Watering cycles do not seem to be well researched, but the common wisdom states a 15-on-45-off cycle. This can be done all day, or the cycle can be reduced at night. However, certain hydroponics setups require constant water flow – Nutrient Film Technique (NFT) is an example of constant water flow. For more traditional systems, the cycling allows the water to drain completely from the roots of the plant – allowing the roots to come into contact with air directly – before the next cycle begins. This can also help prevent mold buildup on the roots. In any setup, drainage is very important. It is not typically an issue with drip-line or NFT systems, since the water can immediately drain back to the reservoir, but ebb-and-flow systems must typically employ a siphon or external pump so that the grow-bed can fill up before draining completely.

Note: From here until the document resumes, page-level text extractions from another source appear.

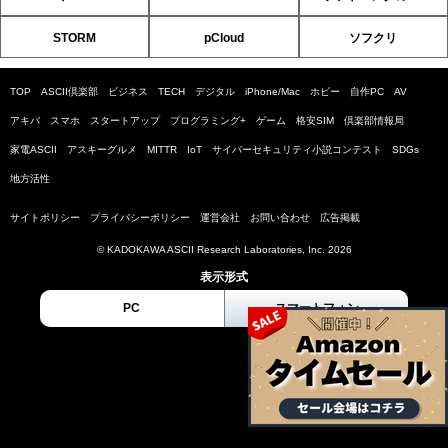
STORM
pCloud
ソフクリ
TOP
ASCII倶楽部
ビジネス
TECH
デジタル
iPhone/Mac
ホビー
自作PC
AV
アキバ
スマホ
スタートアップ
プログラミング+
ゲーム
格安SIM
倶楽部情報局
家電ASCII
アスキーグルメ
MITTR
IoT
サイバーセキュリティ小説コンテスト
SDGs
地方活性
サイトポリシー
プライバシーポリシー
運営会社
お問い合わせ
広告掲載
© KADOKAWA ASCII Research Laboratories, Inc. 2026
表示形式
PC
スマートフォン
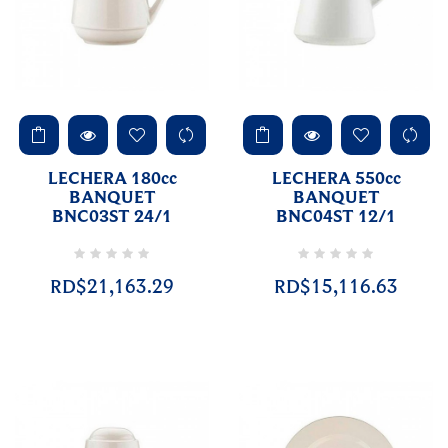
LECHERA 180cc
LECHERA 550cc
BANQUET
BANQUET
BNC03ST 24/1
BNC04ST 12/1
RD$21,163.29
RD$15,116.63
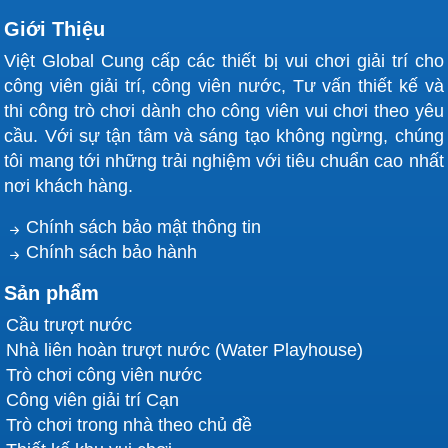
Giới Thiệu
Việt Global Cung cấp các thiết bị vui chơi giải trí cho
công viên giải trí, công viên nước, Tư vấn thiết kế và
thi công trò chơi dành cho công viên vui chơi theo yêu
cầu. Với sự tận tâm và sáng tạo không ngừng, chúng
tôi mang tới những trải nghiệm với tiêu chuẩn cao nhất
nơi khách hàng.
Chính sách bảo mật thông tin
Chính sách bảo hành
Sản phẩm
Cầu trượt nước
Nhà liên hoàn trượt nước (Water Playhouse)
Trò chơi công viên nước
Công viên giải trí Cạn
Trò chơi trong nhà theo chủ đề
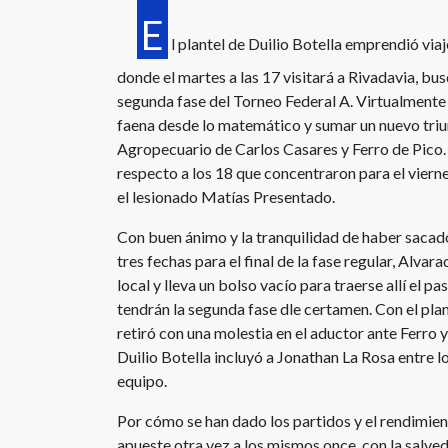
E
l plantel de Duilio Botella emprendió viaj
donde el martes a las 17 visitará a Rivadavia, bus
segunda fase del Torneo Federal A. Virtualmente 
faena desde lo matemático y sumar un nuevo triu
Agropecuario de Carlos Casares y Ferro de Pico.
respecto a los 18 que concentraron para el vierne
el lesionado Matías Presentado.
Con buen ánimo y la tranquilidad de haber sacad
tres fechas para el final de la fase regular, Alvar
local y lleva un bolso vacío para traerse allí el 
tendrán la segunda fase dle certamen. Con el pla
retiró con una molestia en el aductor ante Ferro
Duilio Botella incluyó a Jonathan La Rosa entre lo
equipo.
Por cómo se han dado los partidos y el rendimie
apueste otra vez a los mismos once, con la salve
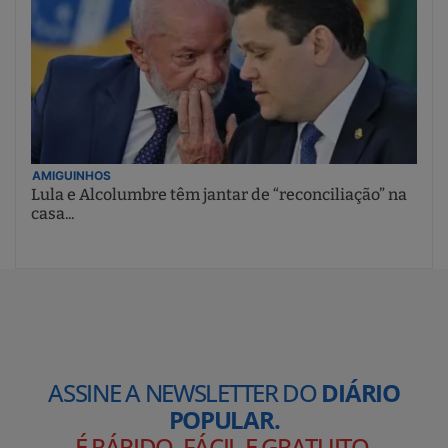
AMIGUINHOS
Lula e Alcolumbre têm jantar de “reconciliação” na
casa...
ASSINE A NEWSLETTER DO
DIÁRIO
POPULAR.
É RÁPIDO, FÁCIL E GRATUITO
.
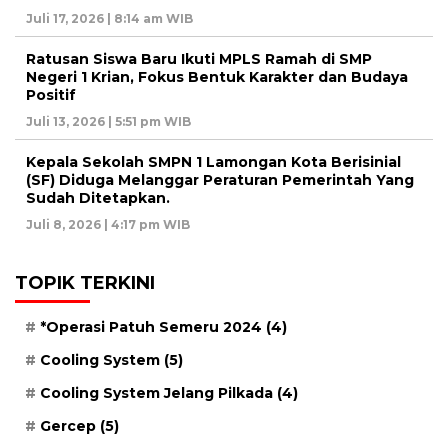
Juli 17, 2026 | 8:14 am WIB
Ratusan Siswa Baru Ikuti MPLS Ramah di SMP
Negeri 1 Krian, Fokus Bentuk Karakter dan Budaya
Positif
Juli 13, 2026 | 5:51 pm WIB
Kepala Sekolah SMPN 1 Lamongan Kota Berisinial
(SF) Diduga Melanggar Peraturan Pemerintah Yang
Sudah Ditetapkan.
Juli 8, 2026 | 4:17 pm WIB
TOPIK TERKINI
*Operasi Patuh Semeru 2024
(4)
Cooling System
(5)
Cooling System Jelang Pilkada
(4)
Gercep
(5)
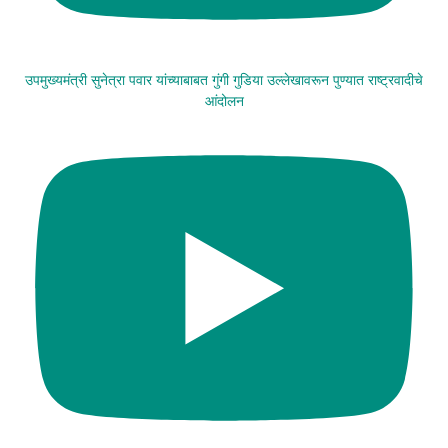
उपमुख्यमंत्री सुनेत्रा पवार यांच्याबाबत गुंगी गुडिया उल्लेखावरून पुण्यात राष्ट्रवादीचे
आंदोलन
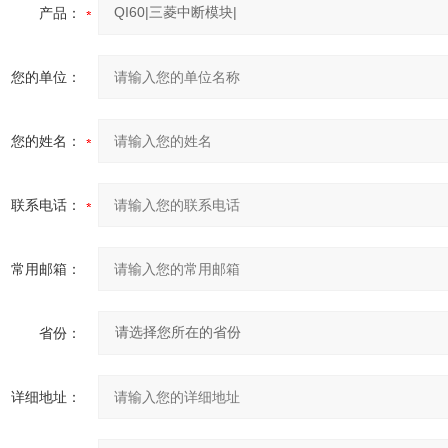
产品：
您的单位：
您的姓名：
联系电话：
常用邮箱：
省份：
详细地址：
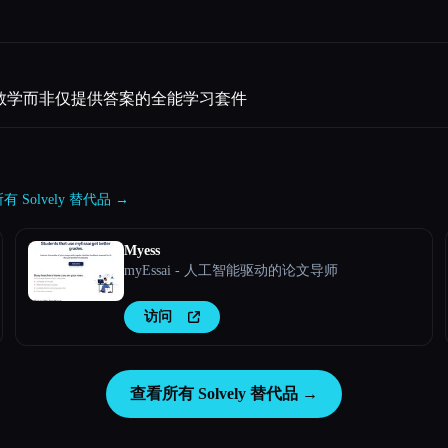
一款旨在教学而非仅提供答案的全能学习套件
 Solvely 替代品 →
Myess
myEssai - 人工智能驱动的论文导师
访问
查看所有 Solvely 替代品 →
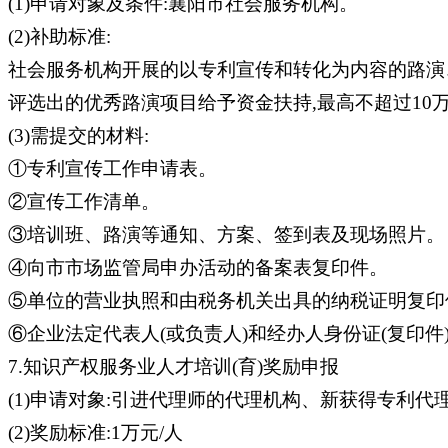
(1)申请对象及条件:襄阳市社会服务机构。
(2)补助标准:
社会服务机构开展的以专利宣传和转化为内容的路演、
评选出的优秀路演项目给予资金扶持,最高不超过10
(3)需提交的材料:
①专利宣传工作申请表。
②宣传工作清单。
③培训班、路演等通知、方案、签到表及现场照片。
④向市市场监管局申办活动的备案表复印件。
⑤单位的营业执照和由税务机关出具的纳税证明复印
⑥企业法定代表人(或负责人)和经办人身份证(复印件)
7.知识产权服务业人才培训(育)奖励申报
(1)申请对象:引进代理师的代理机构、新获得专利代
(2)奖励标准:1万元/人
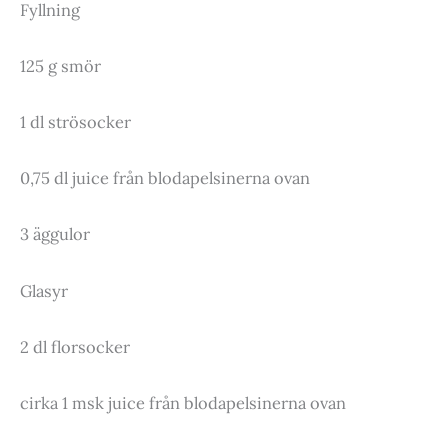
Fyllning
125 g smör
1 dl strösocker
0,75 dl juice från blodapelsinerna ovan
3 äggulor
Glasyr
2 dl florsocker
cirka 1 msk juice från blodapelsinerna ovan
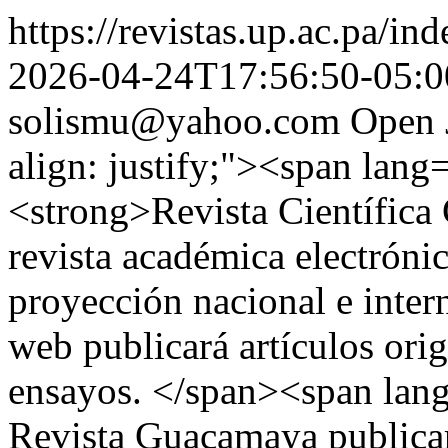
https://revistas.up.ac.pa/i
2026-04-24T17:56:50-05:0
solismu@yahoo.com
Open 
align: justify;"><span lan
<strong>Revista Científica
revista académica electrónic
proyección nacional e intern
web publicará artículos orig
ensayos. </span><span la
Revista Guacamaya publicar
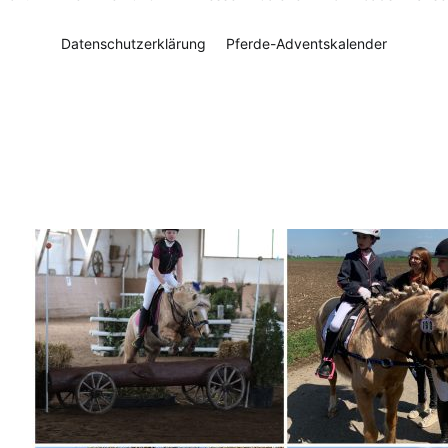
Datenschutzerklärung
Pferde-Adventskalender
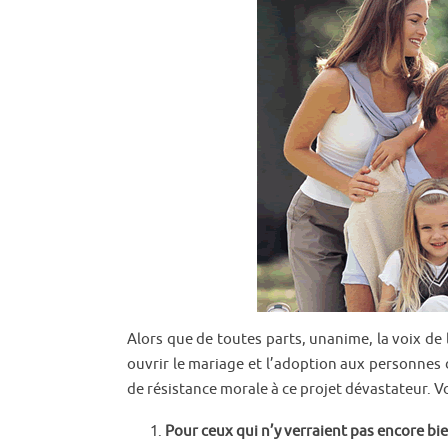
Alors que de toutes parts, unanime, la voix de 
ouvrir le mariage et l’adoption aux personnes 
de résistance morale à ce projet dévastateur. Vo
Pour ceux qui n’y verraient pas encore bi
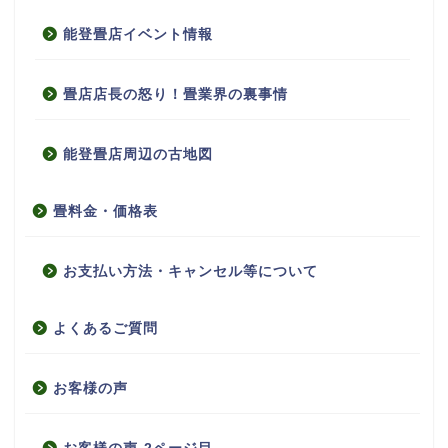
能登畳店イベント情報
畳店店長の怒り！畳業界の裏事情
能登畳店周辺の古地図
畳料金・価格表
お支払い方法・キャンセル等について
よくあるご質問
お客様の声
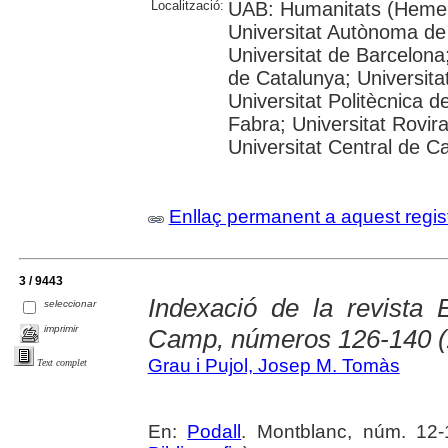
Localització:
UAB: Humanitats (Hemer
Universitat Autònoma de
Universitat de Barcelona;
de Catalunya; Universitat
Universitat Politècnica 
Fabra; Universitat Rovira 
Universitat Central de C
Enllaç permanent a aquest regis
3 / 9443
Indexació de la revista 
seleccionar
imprimir
Camp, números 126-140 (
Grau i Pujol, Josep M. Tomàs
Text complet
En:
Podall
. Montblanc, núm. 12-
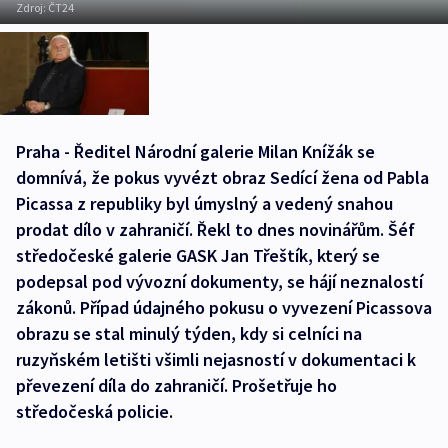
Zdroj:
ČT24
Praha - Ředitel Národní galerie Milan Knížák se
domnívá, že pokus vyvézt obraz Sedící žena od Pabla
Picassa z republiky byl úmyslný a vedený snahou
prodat dílo v zahraničí. Řekl to dnes novinářům. Šéf
středočeské galerie GASK Jan Třeštík, který se
podepsal pod vývozní dokumenty, se hájí neznalostí
zákonů. Případ údajného pokusu o vyvezení Picassova
obrazu se stal minulý týden, kdy si celníci na
ruzyňském letišti všimli nejasností v dokumentaci k
převezení díla do zahraničí. Prošetřuje ho
středočeská policie.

Finally, lighting is important for photosynthesis. For outdoor hydroponics systems, the available lighting is usually sufficient. However, indoor systems almost always lack enough sunlight for proper plant growth. Furthermore, indoor lights typically do not emit the proper wavelengths that plants use for photosynthesis. There are many commercially available lights that do produce the light plants need, and some of the newer lights use LEDs, which produce much less heat than older bulbs. The bulb should be placed directly over the plants, but care should be taken that the bulb is not too close so that any heat produced will not affect the plants. Common lighting cycles seem to match the sun cycle – about 12 on, 12 off. While it is very important that the plants receive enough light, it is also important that the reservoir gets no light – algae can grow in the reservoir when introduced to light. While algae is not directly harmful to the plants (though algae buildup on roots can be detrimental), the biggest impact is to the nutrient concentration. Since algae use nutrients just like your plants do, if algae begins to grow in your reservoir, you will need to add nutrients more often to feed your plants. Since this can become expensive, it is vital that as little light as possible is permitted to enter the reservoir.

There are many more parameters that can be monitored in a hydroponics system, and here we presented the most obvious ones. If the suggestions described above are followed, there is a strong chance your system will work well. Tweaking additional parameters (such as humidity) may optimize plant growth, but is not necessary for creating a strong, productive hydroponics system.